As is their wont, government number-crunchers crammed a forecast for the increase in the entire year’s contributions into the January numbers. So this doesn’t mean that $127 billion was sucked out of American paychecks in January. It’s more of a guess about the increase in contributions over the entire year. Still, this “theoretical” number was a big part of the reason why US income numbers saw their sharpest one-month decline in 20 years. You can see there was a similarly sharp move lower—in terms of contributions—back in 2010, when the payroll tax holidays were put in place.

While that number may be “theoretical,” a lot more real cash from withheld income and payroll taxes is coming into the US Treasury.

Here’s a smoothed-out look at the daily tax witholdings deposited by US employers. (Because the numbers are so noisy, we put a 50-day moving average on them to clarify the trend.) It’s hard to say how much of the surge recently is related to the payroll tax hike, and how much is related to—say—increased increasing wages or job gains, which would also add to the total.

The good news, if there is any, out of the January pay report is that US wages and salaries look to be in better shape than they were last year. Compared to January 2012—and subtracting out the effects of inflation—wage and salary payments were up about 2.2%. That’s down slightly from December’s 4.3% gain. But the December bump was an outlier driven by some of the same dynamics that sent dividend payments up ahead of the tax January increases.

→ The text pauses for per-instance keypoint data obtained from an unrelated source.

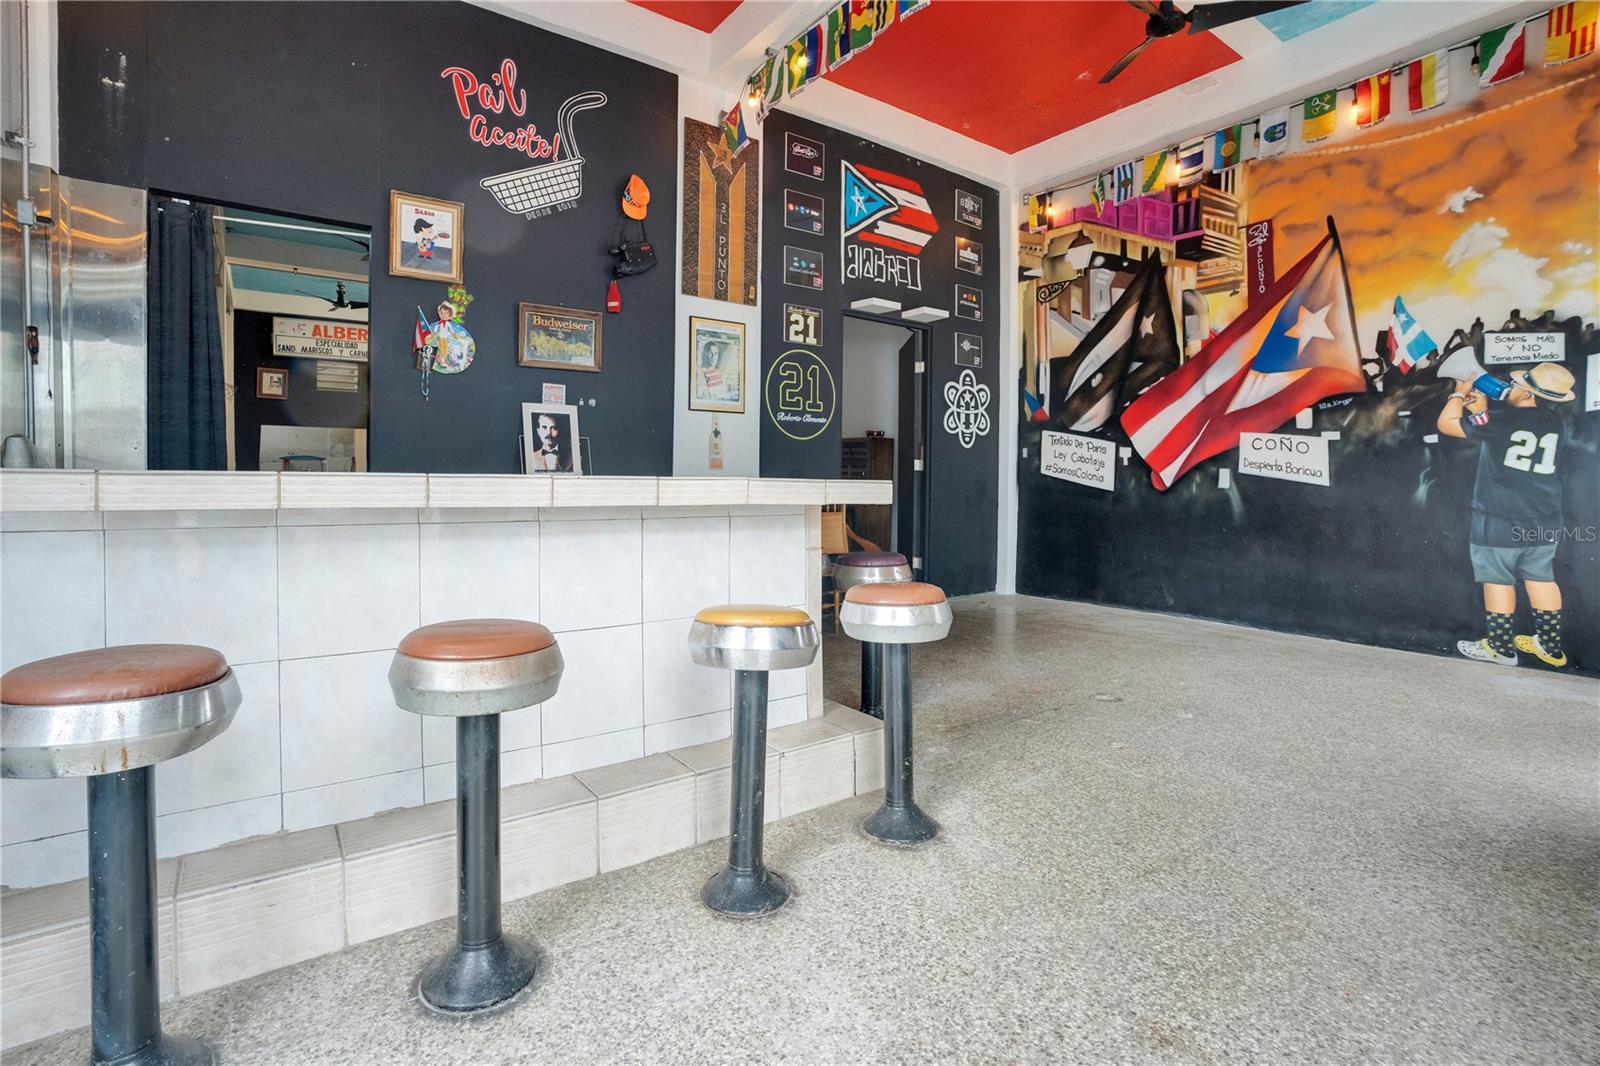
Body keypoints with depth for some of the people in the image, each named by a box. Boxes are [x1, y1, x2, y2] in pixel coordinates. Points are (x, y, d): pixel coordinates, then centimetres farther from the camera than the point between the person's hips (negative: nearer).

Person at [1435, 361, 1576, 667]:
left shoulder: (1501, 419, -16)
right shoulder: (1556, 424, 5)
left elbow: (1446, 423, -8)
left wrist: (1460, 394, 8)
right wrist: (1480, 408, 17)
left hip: (1499, 522, -6)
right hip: (1543, 522, 6)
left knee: (1498, 581, 3)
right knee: (1541, 578, 16)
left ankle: (1500, 647, 11)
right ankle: (1550, 645, 25)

As always, there are caveats galore to consider. For one thing, the improvement in inflation-adjusted wage growth in the US has a lot to do with declining inflation, as well as increasing wages. And with the uptick in gas prices we’ve seen in recent months—New York gasoline futures are up 13% since the end of last year—inflation likely took a larger chunk out of consumer incomes in February and will also do so in March.

The point? While the US economy is benefitting from a considerable tailwind from the improvements in the housing market, US consumer finances are far from being rock solid. On the other hand, they haven’t been for decades.